If there was something that frightened them right from the start, it was the mind’s dispersion. Passing rapidly and without respite from one point to another, the mind sought to duplicate the world, superimposing its own spider’s web over the web of the visible. In the end this diminished its power rather than enhancing it. The world remained intact, sovereign — outside the mind and inside it too. To overcome the world (and this demands a first step: seeing it), the mind must gather itself up, the way the hand must gather a clump of grass before the sickle can cut it. The sickle is “wisdom,” prajñā. The hand that gathers is attention.
The thirty-three gods, they say, are immortal — or, more precisely, they live an extraordinarily long time, many millions of years — or, even more precisely, they were originally wretched and vulnerable like normal men, then one day they won immortality through sacrifice, but not a full immortality, since at some time, however remote, it must end. In any event, their long lives did not grant them metaphysical supremacy, which belongs to knowledge alone, and above all to being conscious of knowledge. Which is why the Buddha — at the end of time — and the ṛṣis—at the beginning of time — treated the thirty-three gods in such an offhand, impatient, and condescending fashion, as immature and muddled beings, not to be taken entirely seriously. The ṛṣis and the Buddha Śākyamuni knew that up in the heaven of the Tuṣitas the gods were abandoning themselves to supreme pleasures. But in the end, what difference can it make whether a pleasure lasts millions of years or just an instant? The only thing that makes a difference is the discrimination that creeps into pleasure’s veins.

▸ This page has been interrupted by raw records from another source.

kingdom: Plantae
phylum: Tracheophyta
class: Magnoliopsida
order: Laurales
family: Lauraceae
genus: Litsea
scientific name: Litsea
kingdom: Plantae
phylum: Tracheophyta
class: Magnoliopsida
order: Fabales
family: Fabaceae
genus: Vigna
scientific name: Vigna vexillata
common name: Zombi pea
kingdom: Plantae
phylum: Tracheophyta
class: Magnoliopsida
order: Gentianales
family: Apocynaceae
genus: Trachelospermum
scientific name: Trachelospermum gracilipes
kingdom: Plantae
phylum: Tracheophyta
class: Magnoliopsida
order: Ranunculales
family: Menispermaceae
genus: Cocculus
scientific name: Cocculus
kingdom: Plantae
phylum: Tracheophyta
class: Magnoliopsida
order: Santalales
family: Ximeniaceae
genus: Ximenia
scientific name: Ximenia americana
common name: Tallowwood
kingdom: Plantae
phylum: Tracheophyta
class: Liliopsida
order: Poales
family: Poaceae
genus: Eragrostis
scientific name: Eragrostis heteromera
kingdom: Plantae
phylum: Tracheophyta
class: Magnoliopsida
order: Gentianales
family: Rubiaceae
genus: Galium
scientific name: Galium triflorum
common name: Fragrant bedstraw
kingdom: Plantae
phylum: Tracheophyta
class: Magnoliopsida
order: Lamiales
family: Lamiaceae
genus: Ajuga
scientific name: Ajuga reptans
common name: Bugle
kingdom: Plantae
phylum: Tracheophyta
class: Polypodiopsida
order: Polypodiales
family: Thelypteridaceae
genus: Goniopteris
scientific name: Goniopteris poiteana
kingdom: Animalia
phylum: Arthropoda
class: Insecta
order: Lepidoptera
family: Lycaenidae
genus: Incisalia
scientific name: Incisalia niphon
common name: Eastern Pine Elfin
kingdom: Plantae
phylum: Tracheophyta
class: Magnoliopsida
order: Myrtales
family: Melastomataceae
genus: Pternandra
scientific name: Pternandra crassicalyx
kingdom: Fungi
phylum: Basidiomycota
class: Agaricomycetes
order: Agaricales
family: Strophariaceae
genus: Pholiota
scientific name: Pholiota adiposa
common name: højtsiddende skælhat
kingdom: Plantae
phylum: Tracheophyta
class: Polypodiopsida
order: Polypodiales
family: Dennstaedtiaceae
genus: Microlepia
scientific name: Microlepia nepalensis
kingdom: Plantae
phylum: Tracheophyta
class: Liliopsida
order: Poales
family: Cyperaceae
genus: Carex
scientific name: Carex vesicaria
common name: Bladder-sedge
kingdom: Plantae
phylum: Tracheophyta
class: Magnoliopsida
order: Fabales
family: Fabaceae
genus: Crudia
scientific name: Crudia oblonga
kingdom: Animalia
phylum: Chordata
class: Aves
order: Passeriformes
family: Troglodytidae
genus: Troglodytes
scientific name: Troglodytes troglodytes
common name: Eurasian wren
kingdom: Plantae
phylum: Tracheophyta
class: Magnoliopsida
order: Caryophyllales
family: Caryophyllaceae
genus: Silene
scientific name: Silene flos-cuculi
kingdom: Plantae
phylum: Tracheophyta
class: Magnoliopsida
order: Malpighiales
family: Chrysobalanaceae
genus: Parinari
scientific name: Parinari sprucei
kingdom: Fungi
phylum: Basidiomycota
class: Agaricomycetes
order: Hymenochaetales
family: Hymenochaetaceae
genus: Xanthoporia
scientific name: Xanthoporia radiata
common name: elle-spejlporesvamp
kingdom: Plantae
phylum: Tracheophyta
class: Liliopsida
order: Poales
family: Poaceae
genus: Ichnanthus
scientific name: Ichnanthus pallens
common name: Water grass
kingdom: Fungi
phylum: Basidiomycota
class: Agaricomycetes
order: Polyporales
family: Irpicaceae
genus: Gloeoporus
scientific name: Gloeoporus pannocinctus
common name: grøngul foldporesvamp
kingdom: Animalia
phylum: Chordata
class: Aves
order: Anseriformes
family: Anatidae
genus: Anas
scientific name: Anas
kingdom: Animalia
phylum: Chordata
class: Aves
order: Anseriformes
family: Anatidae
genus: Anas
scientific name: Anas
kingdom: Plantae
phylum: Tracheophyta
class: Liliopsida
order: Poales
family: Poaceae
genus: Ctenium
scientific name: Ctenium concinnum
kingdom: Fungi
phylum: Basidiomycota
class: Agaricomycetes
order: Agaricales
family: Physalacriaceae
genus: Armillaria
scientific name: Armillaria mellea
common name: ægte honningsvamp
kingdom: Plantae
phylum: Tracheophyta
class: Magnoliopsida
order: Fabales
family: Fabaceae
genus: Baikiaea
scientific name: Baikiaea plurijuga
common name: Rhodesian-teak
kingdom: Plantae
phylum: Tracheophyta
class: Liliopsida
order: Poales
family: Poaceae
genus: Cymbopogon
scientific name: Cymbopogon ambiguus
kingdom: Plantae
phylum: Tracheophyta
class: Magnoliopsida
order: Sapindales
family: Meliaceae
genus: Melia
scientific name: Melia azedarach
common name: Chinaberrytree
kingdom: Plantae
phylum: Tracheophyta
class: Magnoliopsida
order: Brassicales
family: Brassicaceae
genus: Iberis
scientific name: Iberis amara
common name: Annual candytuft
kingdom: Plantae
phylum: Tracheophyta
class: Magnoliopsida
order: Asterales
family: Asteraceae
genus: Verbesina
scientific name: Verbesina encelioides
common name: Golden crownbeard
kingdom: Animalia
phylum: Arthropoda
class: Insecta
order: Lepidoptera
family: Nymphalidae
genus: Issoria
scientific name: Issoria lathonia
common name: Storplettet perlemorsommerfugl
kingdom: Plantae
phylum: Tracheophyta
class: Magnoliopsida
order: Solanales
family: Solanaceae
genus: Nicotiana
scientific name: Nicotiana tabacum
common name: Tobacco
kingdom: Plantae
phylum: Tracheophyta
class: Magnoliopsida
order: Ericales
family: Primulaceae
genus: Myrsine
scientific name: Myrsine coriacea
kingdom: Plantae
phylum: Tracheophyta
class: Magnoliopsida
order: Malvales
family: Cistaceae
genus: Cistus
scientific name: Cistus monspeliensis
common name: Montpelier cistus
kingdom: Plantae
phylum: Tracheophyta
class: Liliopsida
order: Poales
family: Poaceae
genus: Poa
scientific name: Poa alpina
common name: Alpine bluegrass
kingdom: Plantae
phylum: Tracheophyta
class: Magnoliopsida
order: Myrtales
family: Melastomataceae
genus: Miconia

The most radical attack ever leveled at analogy was conducted by the Buddha. It wasn’t that he denied its existence. On the contrary, he accepted it as something obvious that reaches out to everything there is. The world, of course, was a fabric, a thin, metallic mesh. But it wasn’t the individual, ever-different shapes from one link to the next that mattered. What mattered was that it was a net, something that covers, that tightens, that can suffocate. This was the true, dominant, omnipresent analogy. An expert eye could sense it in all the variegated diversity of the apparent world. And one day it would sense only that, discarding the individual shapes as irrelevant. But if that was the case, then every stitch could be substituted by any other. And at this point, where everything was analogy, mightn’t one more exactly say that everything was substitution? The unending net of the bandhus, of the “connections,” became a single lace, whose various parts had no distinctive features save that of reinforcing the general constriction. It was called pralītyasamulpāda, the interlinking of everything that arises.